Text excerpt –
— Begin —
Newton Interpolating Polynomials

As stated in the introduction, the matrix formed in Equation 1 can be ill-conditioned and difficult to find an inverse for. A simpler method can be used to find the interpolating polynomial using Newton’s Interpolating Polynomials formula for fitting a polynomial of degree n through n+1 data points (x_i,y_i) with 1\leq i\leq n+1:

    \[ f_n(x)=b_1+b_2(x-x_1)+b_3(x-x_1)(x-x_2)+\cdots+b_{n+1}(x-x_1)(x-x_2)\cdots(x-x_n) \]

where the coefficients b_i are defined recursively using the divided differences as follows:

    \[\begin{split} b_1&=y_1\\ b_2&=[y_1,y_2]=\frac{y_2-y_1}{x_2-x_1}\\ b_3&=[y_1,y_2,y_3]=\frac{[y_2,y_3]-[y_1,y_2]}{x_3-x_1}=\frac{\frac{y_3-y_2}{x_3-x_2}-\frac{y_2-y_1}{x_2-x_1}}{x_3-x_1}\\ \vdots &\\ b_{n+1}&=[y_1,y_2,y_3,\cdots,y_{n+1}]=\frac{[y_2,y_3,\cdots,y_{n+1}]-[y_1,y_2,y_3,\cdots,y_{n}]}{x_{n+1}-x_1} \end{split} \]

This recursive divided differences are illustrated in the following table:
Interpolation5

The following Mathematica code implements a recursive function “f” that produces the coefficients b_i.

View Mathematica Code
Data = {{1, 3}, {4, 5}, {5, 6}, {6, 8}, {7, 8}};
f[anydata_] := If[Length[anydata] == 1, anydata[[1, 2]], If[Length[anydata] ==2, (anydata[[2, 2]] - anydata[[1, 2]])/(anydata[[2, 1]] -anydata[[1, 1]]), (f[Drop[anydata, 1]] - f[Drop[anydata, -1]])/(anydata[[Length[anydata], 1]] - anydata[[1, 1]])]]
NP[anydata_] := Sum[f[anydata[[1 ;; i]]]*Product[(x - anydata[[j, 1]]), {j, 1, i - 1}], {i, 1, Length[anydata]}]
(*Using the Newton polynomial function*)
y = Expand[NP[Data]]
(*Using the interpolating polynomial built-in function*)
y2 = Expand[InterpolatingPolynomial[Data, x]]
View Python Code
import numpy as np
import sympy as sp
sp.init_printing(use_latex=True)

Data = [(1, 3), (4, 5), (5, 6), (6, 8), (7, 8)]
x = sp.symbols('x')
— End —
Directions –
A - In the Newton interpolating polynomials excerpt, through how many data points does the formula fit a polynomial of degree n?
B - Resume the Newton interpolating polynomials excerpt from the point at which it stops.

Data provided –
— Begin —
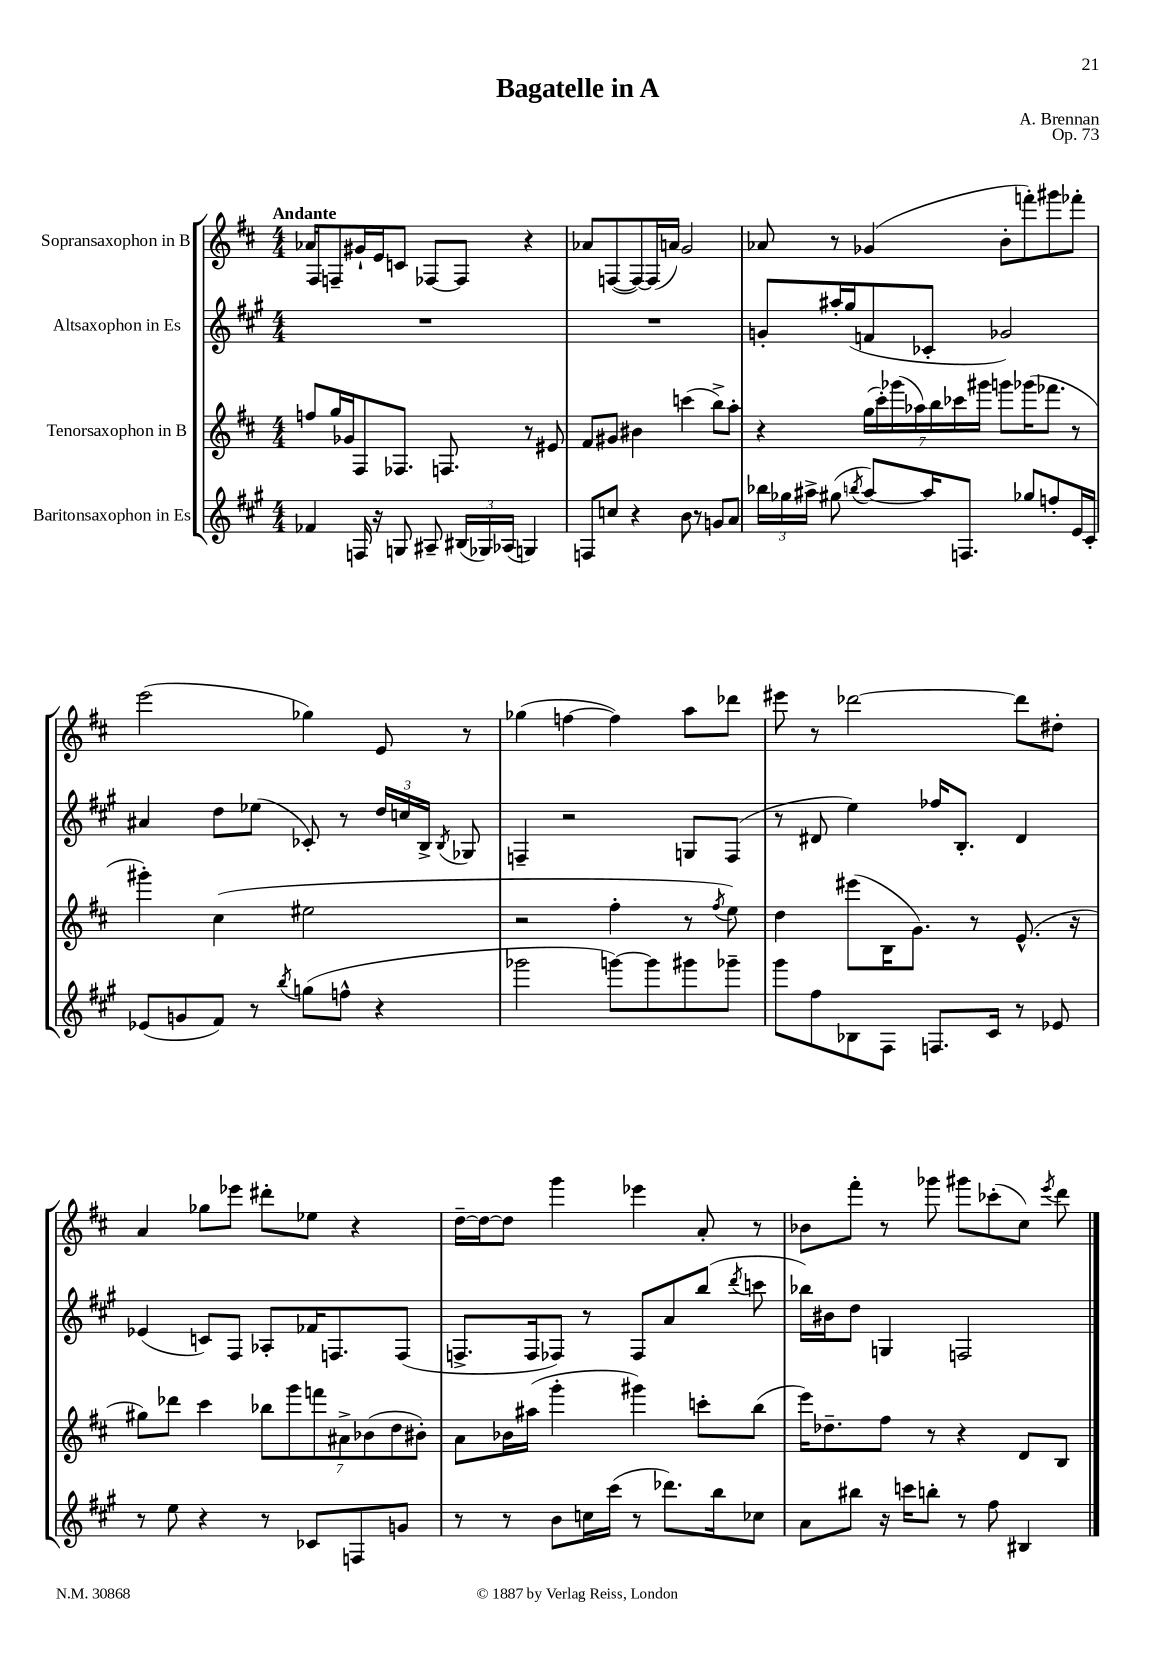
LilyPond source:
— End —
The results –
A - n+1 data points

B -
def f(anydata):
  if len(anydata) == 1:
    return anydata[0][1]
  elif len(anydata) == 2:
    return (anydata[1][1] - anydata[0][1])/(anydata[1][0] -anydata[0][0])
  else:
    return (f(anydata[1:]) - f(anydata[:-1]))/(anydata[len(anydata)-1][0] - anydata[0][0])
def NP(anydata):
  return sum([f(anydata[0:i+1])*np.prod([(x - anydata[j][0]) for j in range(i)]) for i in range(len(anydata))])
# Using the Newton polynomial function
display("y: ",sp.expand(NP(Data)))
# Using the interpolating polynomial built-in function
display("y2: ",sp.interpolate(Data, x))

Newton’s formula for generating an interpolating polynomial adopts a form similar to that of a Taylor’s polynomial but is based on finite differences rather than the derivatives. I.e., the coefficients b_i are calculated using finite difference. One advantage to this form is that the degree of a Newton’s interpolating polynomial can be increased (or decreased) automatically by adding (or removing) more terms corresponding to new points without discarding existing terms.

Example 1

Using Newton’s interpolating polynomials, find the interpolating polynomial to the data: (1,1),(2,5).

Solution

We have two data points, so, we will create a polynomial of the first degree. Therefore:

    \[ b_1=y_1=1\qquad b_2=\frac{5-1}{2-1}=4 \]

Therefore, the interpolating polynomial has the form:

    \[ y=1+4(x-1)=1+4x-4=-3+4x \]

Example 2

Using Newton’s interpolating polynomials, find the interpolating polynomial to the data: (1,1),(2,5),(3,2).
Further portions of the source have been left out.